What you are asked to do →
Rewrite the records from their first line through the line containing "European economy and", replacing "dollar" with "US dollar" and keeping everything else the same. Leave the pictures out of your answer.

Exercise data →

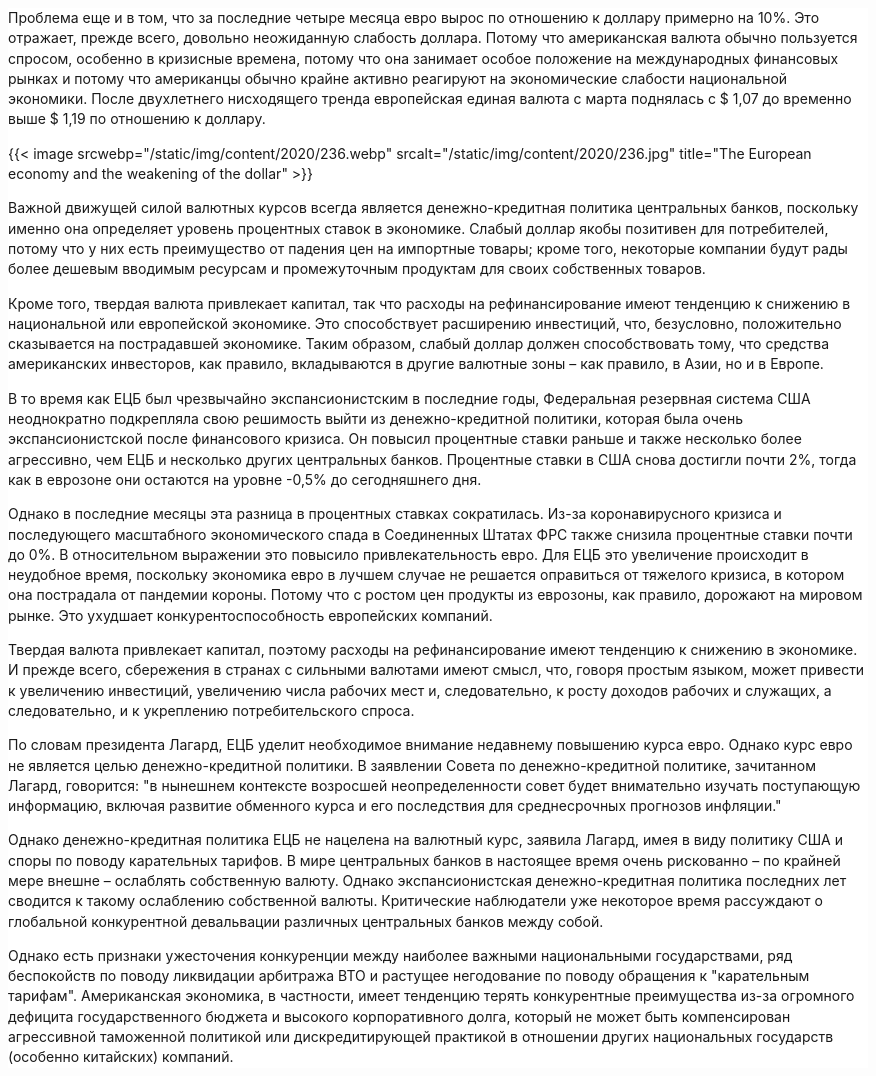 Проблема еще и в том, что за последние четыре месяца евро вырос по отношению к доллару примерно на 10%. Это отражает, прежде всего, довольно неожиданную слабость доллара. Потому что американская валюта обычно пользуется спросом, особенно в кризисные времена, потому что она занимает особое положение на международных финансовых рынках и потому что американцы обычно крайне активно реагируют на экономические слабости национальной экономики. После двухлетнего нисходящего тренда европейская единая валюта с марта поднялась с $ 1,07 до временно выше $ 1,19 по отношению к доллару.

{{< image srcwebp="/static/img/content/2020/236.webp" srcalt="/static/img/content/2020/236.jpg" title="The European economy and the weakening of the dollar" >}}

Важной движущей силой валютных курсов всегда является денежно-кредитная политика центральных банков, поскольку именно она определяет уровень процентных ставок в экономике. Слабый доллар якобы позитивен для потребителей, потому что у них есть преимущество от падения цен на импортные товары; кроме того, некоторые компании будут рады более дешевым вводимым ресурсам и промежуточным продуктам для своих собственных товаров.

Кроме того, твердая валюта привлекает капитал, так что расходы на рефинансирование имеют тенденцию к снижению в национальной или европейской экономике. Это способствует расширению инвестиций, что, безусловно, положительно сказывается на пострадавшей экономике. Таким образом, слабый доллар должен способствовать тому, что средства американских инвесторов, как правило, вкладываются в другие валютные зоны – как правило, в Азии, но и в Европе.

В то время как ЕЦБ был чрезвычайно экспансионистским в последние годы, Федеральная резервная система США неоднократно подкрепляла свою решимость выйти из денежно-кредитной политики, которая была очень экспансионистской после финансового кризиса. Он повысил процентные ставки раньше и также несколько более агрессивно, чем ЕЦБ и несколько других центральных банков. Процентные ставки в США снова достигли почти 2%, тогда как в еврозоне они остаются на уровне -0,5% до сегодняшнего дня.

Однако в последние месяцы эта разница в процентных ставках сократилась. Из-за коронавирусного кризиса и последующего масштабного экономического спада в Соединенных Штатах ФРС также снизила процентные ставки почти до 0%. В относительном выражении это повысило привлекательность евро. Для ЕЦБ это увеличение происходит в неудобное время, поскольку экономика евро в лучшем случае не решается оправиться от тяжелого кризиса, в котором она пострадала от пандемии короны. Потому что с ростом цен продукты из еврозоны, как правило, дорожают на мировом рынке. Это ухудшает конкурентоспособность европейских компаний.

Твердая валюта привлекает капитал, поэтому расходы на рефинансирование имеют тенденцию к снижению в экономике. И прежде всего, сбережения в странах с сильными валютами имеют смысл, что, говоря простым языком, может привести к увеличению инвестиций, увеличению числа рабочих мест и, следовательно, к росту доходов рабочих и служащих, а следовательно, и к укреплению потребительского спроса.

По словам президента Лагард, ЕЦБ уделит необходимое внимание недавнему повышению курса евро. Однако курс евро не является целью денежно-кредитной политики. В заявлении Совета по денежно-кредитной политике, зачитанном Лагард, говорится: "в нынешнем контексте возросшей неопределенности совет будет внимательно изучать поступающую информацию, включая развитие обменного курса и его последствия для среднесрочных прогнозов инфляции."

Однако денежно-кредитная политика ЕЦБ не нацелена на валютный курс, заявила Лагард, имея в виду политику США и споры по поводу карательных тарифов. В мире центральных банков в настоящее время очень рискованно – по крайней мере внешне – ослаблять собственную валюту. Однако экспансионистская денежно-кредитная политика последних лет сводится к такому ослаблению собственной валюты. Критические наблюдатели уже некоторое время рассуждают о глобальной конкурентной девальвации различных центральных банков между собой.

Однако есть признаки ужесточения конкуренции между наиболее важными национальными государствами, ряд беспокойств по поводу ликвидации арбитража ВТО и растущее негодование по поводу обращения к "карательным тарифам". Американская экономика, в частности, имеет тенденцию терять конкурентные преимущества из-за огромного дефицита государственного бюджета и высокого корпоративного долга, который не может быть компенсирован агрессивной таможенной политикой или дискредитирующей практикой в отношении других национальных государств (особенно китайских) компаний.
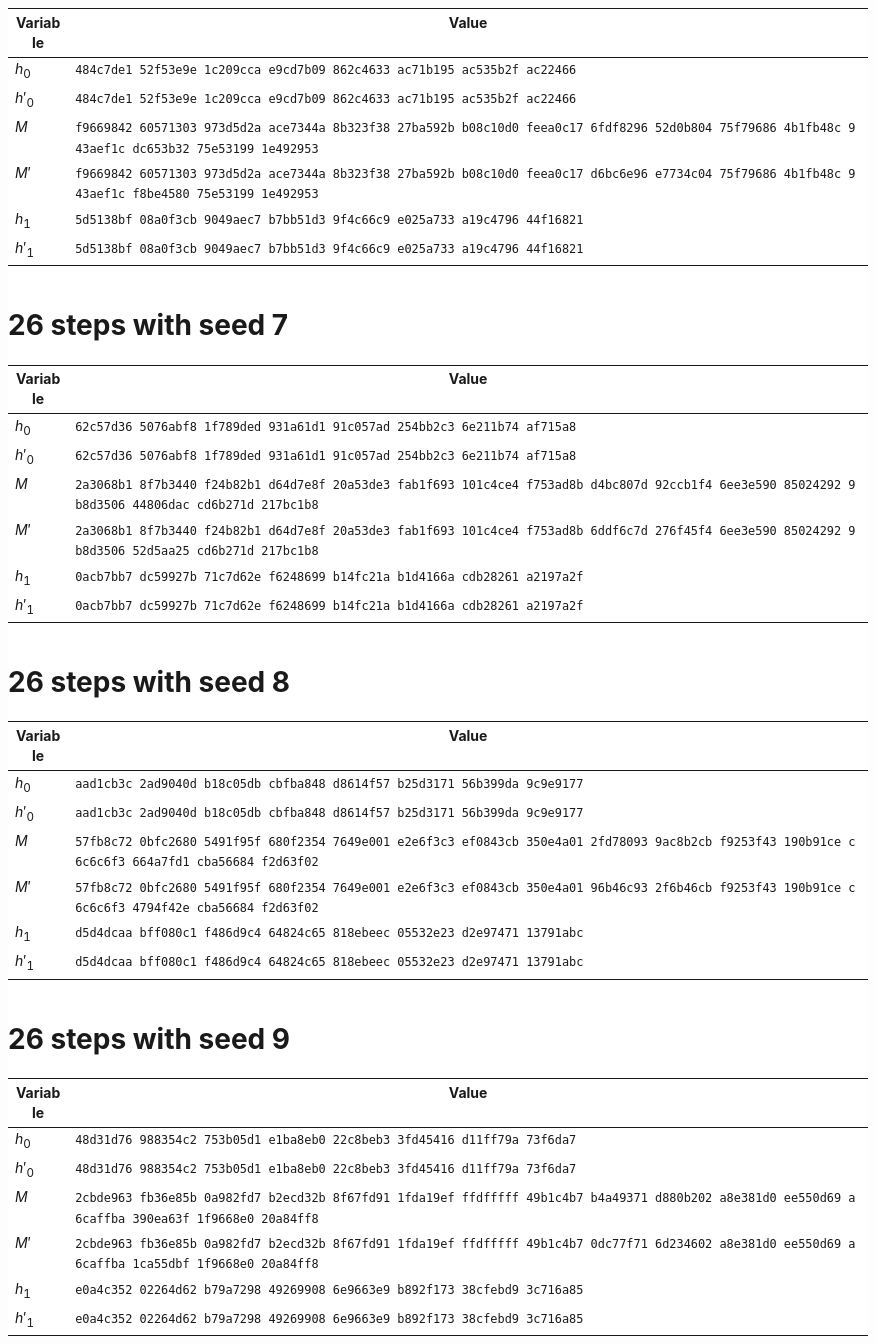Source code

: | Variable | Value                                                                     |
|--------|---------------------------------------------------------------------------|
| $h_0$  | `484c7de1 52f53e9e 1c209cca e9cd7b09 862c4633 ac71b195 ac535b2f ac22466` |
| $h'_0$ | `484c7de1 52f53e9e 1c209cca e9cd7b09 862c4633 ac71b195 ac535b2f ac22466` |
| $M$ | `f9669842 60571303 973d5d2a ace7344a 8b323f38 27ba592b b08c10d0 feea0c17 6fdf8296 52d0b804 75f79686 4b1fb48c 943aef1c dc653b32 75e53199 1e492953` |
| $M'$ | `f9669842 60571303 973d5d2a ace7344a 8b323f38 27ba592b b08c10d0 feea0c17 d6bc6e96 e7734c04 75f79686 4b1fb48c 943aef1c f8be4580 75e53199 1e492953` |
| $h_1$ | `5d5138bf 08a0f3cb 9049aec7 b7bb51d3 9f4c66c9 e025a733 a19c4796 44f16821` |
| $h'_1$ | `5d5138bf 08a0f3cb 9049aec7 b7bb51d3 9f4c66c9 e025a733 a19c4796 44f16821` |

# 26 steps with seed 7

| Variable | Value                                                                     |
|--------|---------------------------------------------------------------------------|
| $h_0$  | `62c57d36 5076abf8 1f789ded 931a61d1 91c057ad 254bb2c3 6e211b74 af715a8` |
| $h'_0$ | `62c57d36 5076abf8 1f789ded 931a61d1 91c057ad 254bb2c3 6e211b74 af715a8` |
| $M$ | `2a3068b1 8f7b3440 f24b82b1 d64d7e8f 20a53de3 fab1f693 101c4ce4 f753ad8b d4bc807d 92ccb1f4 6ee3e590 85024292 9b8d3506 44806dac cd6b271d 217bc1b8` |
| $M'$ | `2a3068b1 8f7b3440 f24b82b1 d64d7e8f 20a53de3 fab1f693 101c4ce4 f753ad8b 6ddf6c7d 276f45f4 6ee3e590 85024292 9b8d3506 52d5aa25 cd6b271d 217bc1b8` |
| $h_1$ | `0acb7bb7 dc59927b 71c7d62e f6248699 b14fc21a b1d4166a cdb28261 a2197a2f` |
| $h'_1$ | `0acb7bb7 dc59927b 71c7d62e f6248699 b14fc21a b1d4166a cdb28261 a2197a2f` |

# 26 steps with seed 8

| Variable | Value                                                                     |
|--------|---------------------------------------------------------------------------|
| $h_0$  | `aad1cb3c 2ad9040d b18c05db cbfba848 d8614f57 b25d3171 56b399da 9c9e9177` |
| $h'_0$ | `aad1cb3c 2ad9040d b18c05db cbfba848 d8614f57 b25d3171 56b399da 9c9e9177` |
| $M$ | `57fb8c72 0bfc2680 5491f95f 680f2354 7649e001 e2e6f3c3 ef0843cb 350e4a01 2fd78093 9ac8b2cb f9253f43 190b91ce c6c6c6f3 664a7fd1 cba56684 f2d63f02` |
| $M'$ | `57fb8c72 0bfc2680 5491f95f 680f2354 7649e001 e2e6f3c3 ef0843cb 350e4a01 96b46c93 2f6b46cb f9253f43 190b91ce c6c6c6f3 4794f42e cba56684 f2d63f02` |
| $h_1$ | `d5d4dcaa bff080c1 f486d9c4 64824c65 818ebeec 05532e23 d2e97471 13791abc` |
| $h'_1$ | `d5d4dcaa bff080c1 f486d9c4 64824c65 818ebeec 05532e23 d2e97471 13791abc` |

# 26 steps with seed 9

| Variable | Value                                                                     |
|--------|---------------------------------------------------------------------------|
| $h_0$  | `48d31d76 988354c2 753b05d1 e1ba8eb0 22c8beb3 3fd45416 d11ff79a 73f6da7` |
| $h'_0$ | `48d31d76 988354c2 753b05d1 e1ba8eb0 22c8beb3 3fd45416 d11ff79a 73f6da7` |
| $M$ | `2cbde963 fb36e85b 0a982fd7 b2ecd32b 8f67fd91 1fda19ef ffdfffff 49b1c4b7 b4a49371 d880b202 a8e381d0 ee550d69 a6caffba 390ea63f 1f9668e0 20a84ff8` |
| $M'$ | `2cbde963 fb36e85b 0a982fd7 b2ecd32b 8f67fd91 1fda19ef ffdfffff 49b1c4b7 0dc77f71 6d234602 a8e381d0 ee550d69 a6caffba 1ca55dbf 1f9668e0 20a84ff8` |
| $h_1$ | `e0a4c352 02264d62 b79a7298 49269908 6e9663e9 b892f173 38cfebd9 3c716a85` |
| $h'_1$ | `e0a4c352 02264d62 b79a7298 49269908 6e9663e9 b892f173 38cfebd9 3c716a85` |

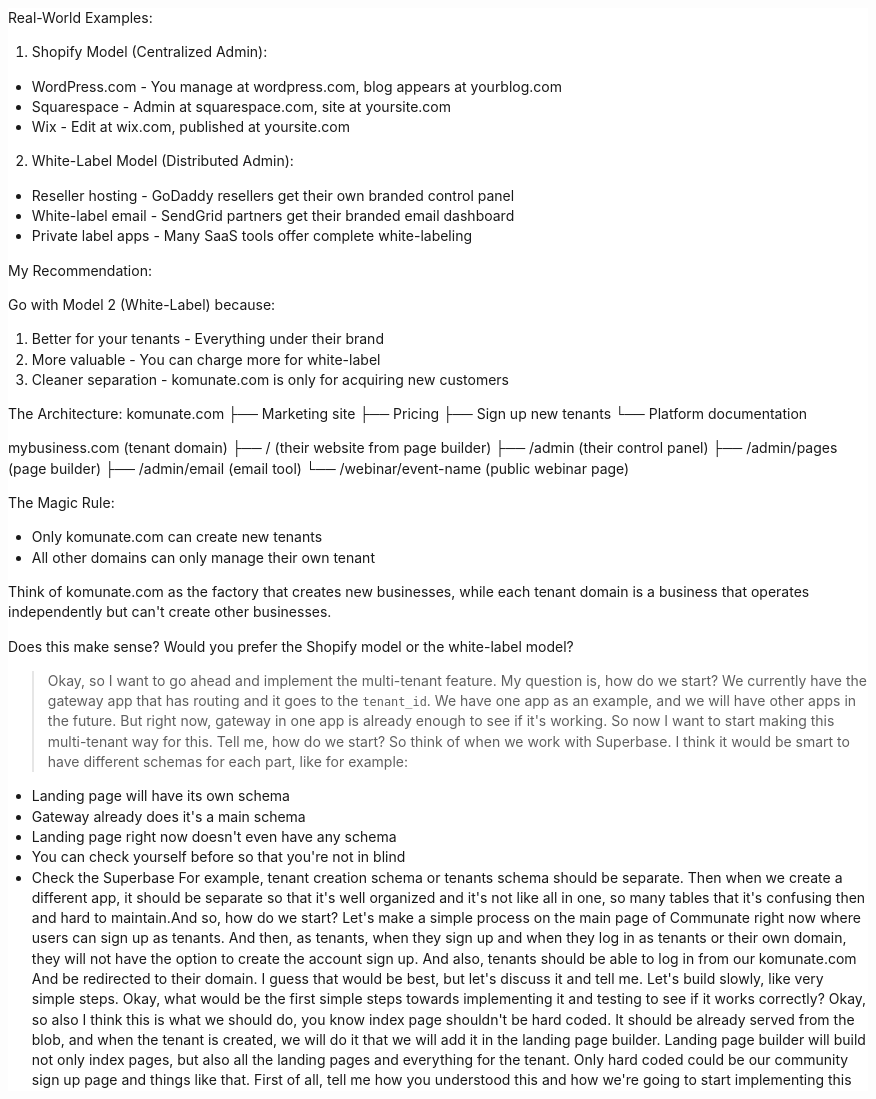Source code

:   Real-World Examples:

  1. Shopify Model (Centralized Admin):
  - WordPress.com - You manage at wordpress.com, blog appears at yourblog.com
  - Squarespace - Admin at squarespace.com, site at yoursite.com
  - Wix - Edit at wix.com, published at yoursite.com

  2. White-Label Model (Distributed Admin):
  - Reseller hosting - GoDaddy resellers get their own branded control panel
  - White-label email - SendGrid partners get their branded email dashboard
  - Private label apps - Many SaaS tools offer complete white-labeling

  My Recommendation:

  Go with Model 2 (White-Label) because:

  1. Better for your tenants - Everything under their brand
  2. More valuable - You can charge more for white-label
  3. Cleaner separation - komunate.com is only for acquiring new customers

  The Architecture:
  komunate.com
  ├── Marketing site
  ├── Pricing
  ├── Sign up new tenants
  └── Platform documentation

  mybusiness.com (tenant domain)
  ├── / (their website from page builder)
  ├── /admin (their control panel)
  ├── /admin/pages (page builder)
  ├── /admin/email (email tool)
  └── /webinar/event-name (public webinar page)

  The Magic Rule:
  - Only komunate.com can create new tenants
  - All other domains can only manage their own tenant

  Think of komunate.com as the factory that creates new businesses, while each tenant domain is a
  business that operates independently but can't create other businesses.

  Does this make sense? Would you prefer the Shopify model or the white-label model?

> Okay, so I want to go ahead and implement the multi-tenant feature. My question is, how do we 
  start? We currently have the gateway app that has routing and it goes to the `tenant_id`. We have 
  one app as an example, and we will have other apps in the future. But right now, gateway in one app
   is already enough to see if it's working. So now I want to start making this multi-tenant way for 
  this. Tell me, how do we start? So think of when we work with Superbase. I think it would be smart 
  to have different schemas for each part, like for example:
  - Landing page will have its own schema
  - Gateway already does it's a main schema
  - Landing page right now doesn't even have any schema
  - You can check yourself before so that you're not in blind
  - Check the Superbase
  For example, tenant creation schema or tenants schema should be separate. Then when we create a 
  different app, it should be separate so that it's well organized and it's not like all in one, so 
  many tables that it's confusing then and hard to maintain.And so, how do we start? Let's make a 
  simple process on the main page of Communate right now where users can sign up as tenants. And 
  then, as tenants, when they sign up and when they log in as tenants or their own domain, they will 
  not have the option to create the account sign up. And also, tenants should be able to log in from 
  our komunate.com And be redirected to their domain. I guess that would be best, but let's discuss 
  it and tell me. Let's build slowly, like very simple steps. Okay, what would be the first simple 
  steps towards implementing it and testing to see if it works correctly? Okay, so also I think this 
  is what we should do, you know index page shouldn't be hard coded. It should be already served from
   the blob, and when the tenant is created, we will do it that we will add it in the landing page 
  builder. Landing page builder will build not only index pages, but also all the landing pages and 
  everything for the tenant. Only hard coded could be our community sign up page and things like 
  that. First of all, tell me how you understood this and how we're going to start implementing this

Response →
 Проблема еще и в том, что за последние четыре месяца евро вырос по отношению к доллару примерно на 10%. Это отражает, прежде всего, довольно неожиданную слабость доллара. Потому что американская валюта обычно пользуется спросом, особенно в кризисные времена, потому что она занимает особое положение на международных финансовых рынках и потому что американцы обычно крайне активно реагируют на экономические слабости национальной экономики. После двухлетнего нисходящего тренда европейская единая валюта с марта поднялась с $ 1,07 до временно выше $ 1,19 по отношению к доллару.

{{< image srcwebp="/static/img/content/2020/236.webp" srcalt="/static/img/content/2020/236.jpg" title="The European economy and the weakening of the US dollar" >}}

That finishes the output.